> What you are asked to do:
Turn the text below into a numbered list, using only the lines from the one containing "AR-10 Accessories, AR 10" through the one containing "Tools And Firearm", both included. Leave out any blank lines.

> Source records:
==================================================

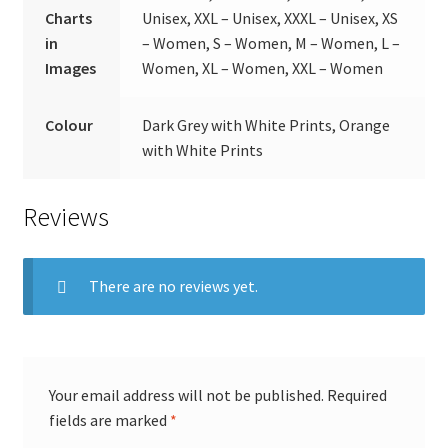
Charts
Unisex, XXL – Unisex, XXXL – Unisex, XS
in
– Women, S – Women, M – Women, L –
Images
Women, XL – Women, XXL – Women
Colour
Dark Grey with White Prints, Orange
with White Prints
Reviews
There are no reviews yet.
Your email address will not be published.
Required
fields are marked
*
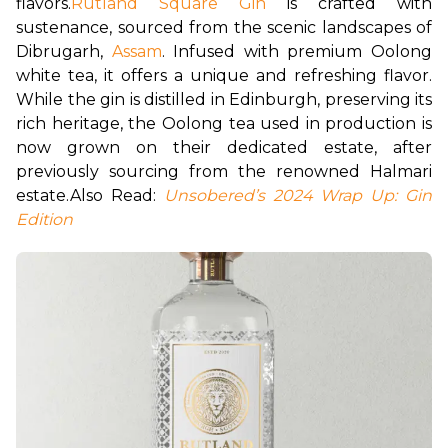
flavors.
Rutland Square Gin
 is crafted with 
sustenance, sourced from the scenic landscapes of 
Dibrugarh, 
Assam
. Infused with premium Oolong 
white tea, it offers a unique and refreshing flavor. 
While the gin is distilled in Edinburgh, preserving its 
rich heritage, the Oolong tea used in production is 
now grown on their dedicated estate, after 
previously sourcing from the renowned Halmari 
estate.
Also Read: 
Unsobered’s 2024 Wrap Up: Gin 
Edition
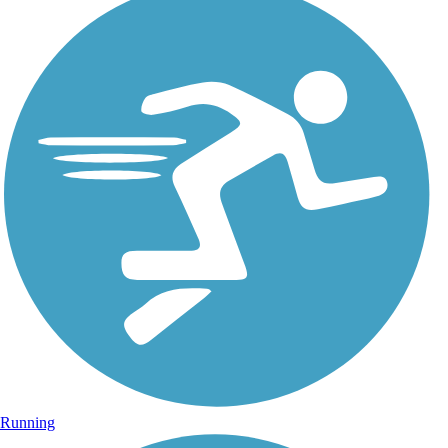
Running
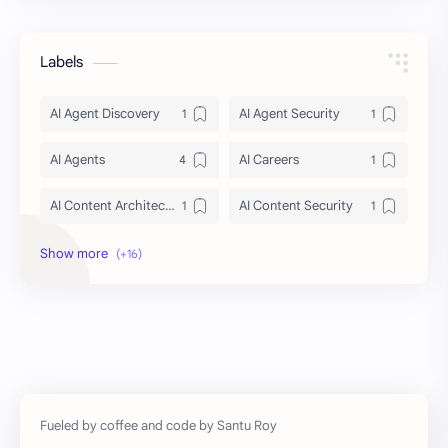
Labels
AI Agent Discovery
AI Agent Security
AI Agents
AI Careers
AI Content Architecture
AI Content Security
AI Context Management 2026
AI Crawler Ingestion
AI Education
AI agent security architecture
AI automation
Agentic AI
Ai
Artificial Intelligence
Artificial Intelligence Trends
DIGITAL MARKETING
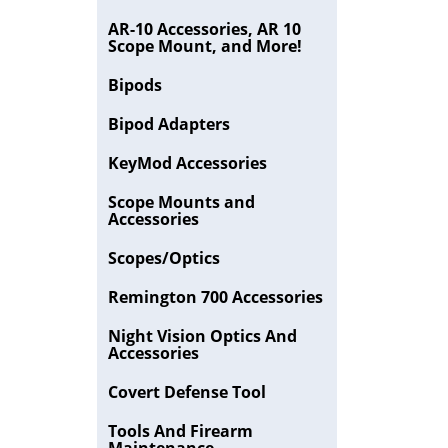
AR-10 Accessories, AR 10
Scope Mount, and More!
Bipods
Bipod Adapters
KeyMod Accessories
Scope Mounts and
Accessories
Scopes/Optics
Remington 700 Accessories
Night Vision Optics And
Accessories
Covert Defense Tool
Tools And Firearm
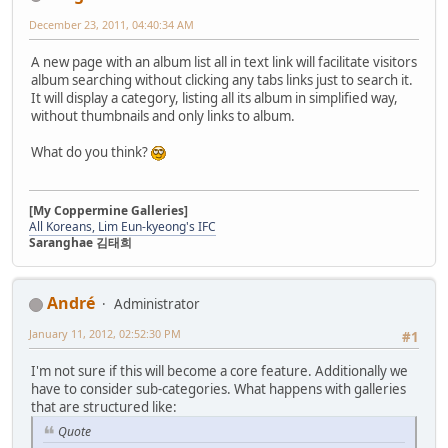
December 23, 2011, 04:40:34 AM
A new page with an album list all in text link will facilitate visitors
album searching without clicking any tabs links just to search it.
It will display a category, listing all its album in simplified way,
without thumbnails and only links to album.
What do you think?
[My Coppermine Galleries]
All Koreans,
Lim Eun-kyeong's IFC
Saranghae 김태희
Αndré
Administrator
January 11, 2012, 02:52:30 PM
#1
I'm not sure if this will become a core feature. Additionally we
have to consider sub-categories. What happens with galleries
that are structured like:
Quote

==================================================

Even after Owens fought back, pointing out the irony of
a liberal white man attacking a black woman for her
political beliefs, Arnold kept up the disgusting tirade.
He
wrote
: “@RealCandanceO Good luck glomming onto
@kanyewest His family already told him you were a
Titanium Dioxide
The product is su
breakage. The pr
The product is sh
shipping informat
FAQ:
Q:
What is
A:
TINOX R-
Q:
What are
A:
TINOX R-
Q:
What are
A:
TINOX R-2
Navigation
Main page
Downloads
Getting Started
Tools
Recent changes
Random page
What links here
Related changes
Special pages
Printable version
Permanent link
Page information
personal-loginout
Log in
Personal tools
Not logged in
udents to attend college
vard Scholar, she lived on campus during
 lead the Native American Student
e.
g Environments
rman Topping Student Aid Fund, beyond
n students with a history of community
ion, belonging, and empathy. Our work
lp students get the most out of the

==================================================

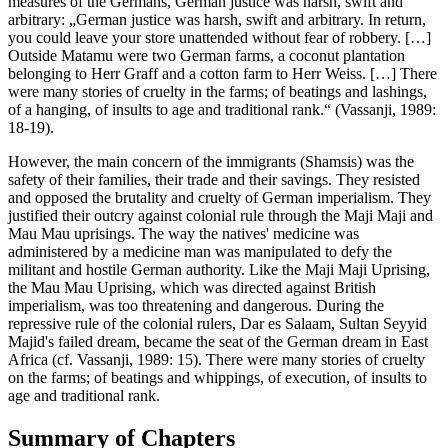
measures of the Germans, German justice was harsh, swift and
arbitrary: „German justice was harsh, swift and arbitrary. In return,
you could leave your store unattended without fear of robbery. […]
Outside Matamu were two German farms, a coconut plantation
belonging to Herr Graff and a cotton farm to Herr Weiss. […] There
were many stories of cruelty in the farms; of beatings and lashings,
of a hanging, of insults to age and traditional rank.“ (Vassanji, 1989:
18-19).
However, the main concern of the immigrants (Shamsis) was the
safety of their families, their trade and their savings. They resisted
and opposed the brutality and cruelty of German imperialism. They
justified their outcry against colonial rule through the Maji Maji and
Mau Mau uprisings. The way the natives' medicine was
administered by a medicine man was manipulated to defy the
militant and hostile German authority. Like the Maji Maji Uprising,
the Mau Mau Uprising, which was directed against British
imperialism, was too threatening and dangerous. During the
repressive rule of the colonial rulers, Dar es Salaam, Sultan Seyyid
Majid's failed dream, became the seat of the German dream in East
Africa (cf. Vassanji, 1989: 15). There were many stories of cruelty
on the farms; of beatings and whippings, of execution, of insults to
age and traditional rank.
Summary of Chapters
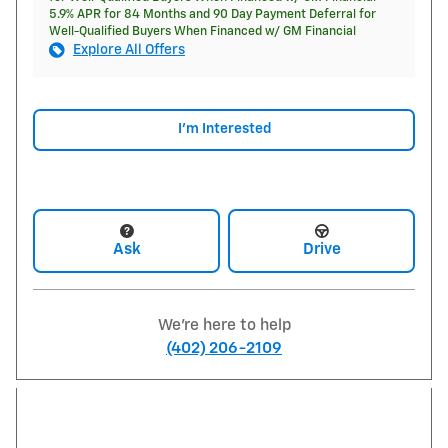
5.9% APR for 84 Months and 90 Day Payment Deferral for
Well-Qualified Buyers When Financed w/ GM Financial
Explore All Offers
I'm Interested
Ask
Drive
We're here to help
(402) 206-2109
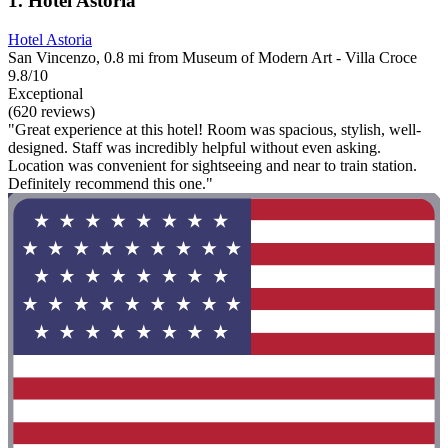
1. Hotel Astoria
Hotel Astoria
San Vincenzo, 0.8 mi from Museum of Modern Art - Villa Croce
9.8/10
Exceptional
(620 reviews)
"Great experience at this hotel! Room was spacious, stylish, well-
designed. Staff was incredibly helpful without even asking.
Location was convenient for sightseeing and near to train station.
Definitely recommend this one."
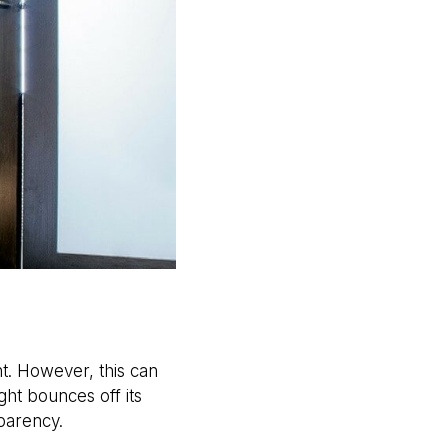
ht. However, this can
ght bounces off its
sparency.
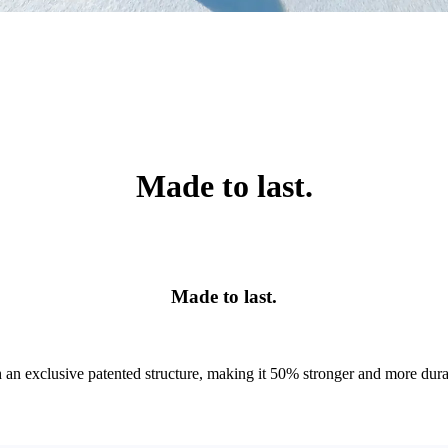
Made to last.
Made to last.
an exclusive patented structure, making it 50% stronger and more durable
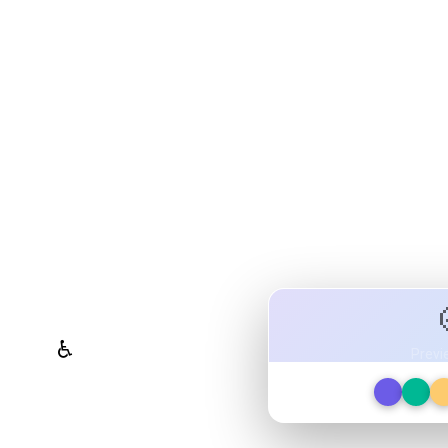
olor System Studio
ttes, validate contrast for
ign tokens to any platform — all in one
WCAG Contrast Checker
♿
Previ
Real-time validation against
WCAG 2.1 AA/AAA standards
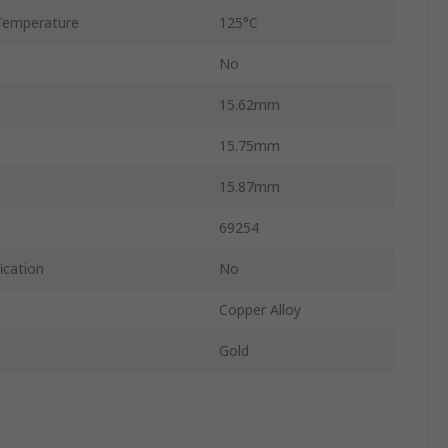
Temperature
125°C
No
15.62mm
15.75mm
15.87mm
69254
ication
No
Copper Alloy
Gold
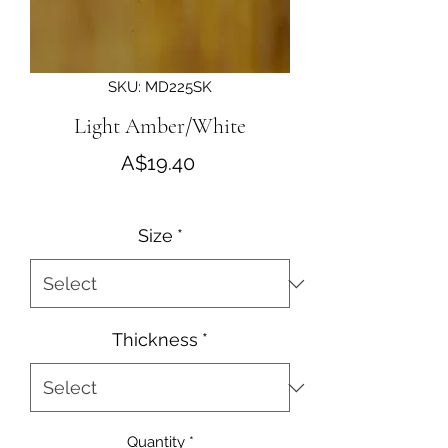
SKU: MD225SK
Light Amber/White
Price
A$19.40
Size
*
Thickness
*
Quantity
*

==================================================

> Your solution:
1. AR-10 Accessories, AR 10
2. Scope Mount, and More!
3. Bipods
4. Bipod Adapters
5. KeyMod Accessories
6. Scope Mounts and
7. Accessories
8. Scopes/Optics
9. Remington 700 Accessories
10. Night Vision Optics And
11. Accessories
12. Covert Defense Tool
13. Tools And Firearm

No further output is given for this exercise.